La epopeya de Tomóchic nos ha hecho recordar que la oligarquía está en pie de lucha para imponer, a como haya lugar, y con todos los recursos de la guerra exterminadora, su férrea ley propia de la oligarquía sin frenos ni barreras. Y algo hace indicar que, por fin, el Partido que un día hizo legítima defensa de los campesinos, las organizaciones sindicales, abrió carreteras y alentó el crecimiento de las universidades públicas, da señales de volver por sus fueros, de retomar las armas de la legalidad para asumir un liderazgo dilapidado por quienes, desde hace poco más de dos décadas, se dedicaron al despojo y a la malversación del ejido, de los ferrocarriles, la minería y los parajes turísticos.
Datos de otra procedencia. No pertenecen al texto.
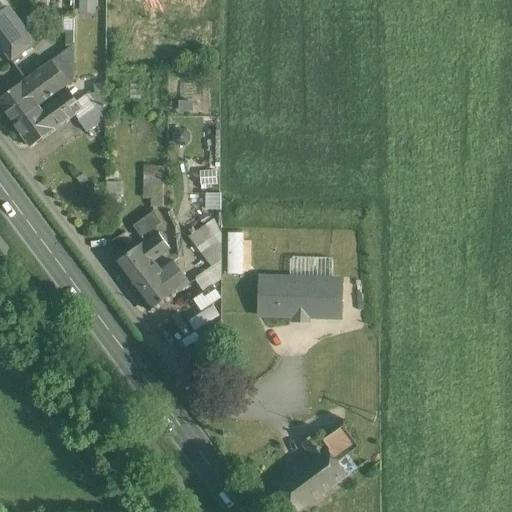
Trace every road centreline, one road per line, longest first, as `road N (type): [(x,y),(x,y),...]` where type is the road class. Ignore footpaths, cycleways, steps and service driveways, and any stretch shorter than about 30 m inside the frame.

En este panorama de recuperación emergen figuras nuevas, rostros que podrían ingresar a la historia actual, de contar con el arrojo indispensable, la serenidad a toda prueba de tentaciones efímeras, con la finalidad de poner orden en el convulsionado país, víctima de letal anarquía y del cáncer fatal que corroe las entrañas de la institucionalidad, de la legalidad y constitucionalidad. Pues traición a la Patria es pretender violentar las normas supremas y ostentar públicamente, con intolerable cinismo, que no se sigue castigo alguno ante semejante ilícito.
La nueva Revolución se abre paso entre la sinrazón de la fuerza desde las alturas del poder. Y si el nuevo PRI ha comprendido la lección histórica en las páginas de la amarga derrota, México entero, como en su momento los valientes victimados de Tomóchic, podrá tener esperanzas fundadas de salir de las tinieblas que lo aquejan, de las miserias que lo atosigan. El Centenario de la Revolución es más, mucho más, que el fasto cortesano en que se nos ha querido involucrar, por todos los medios, en estos lóbregos días de verdadero acoso y hostigamiento den todos los órdenes de la humana convivencia.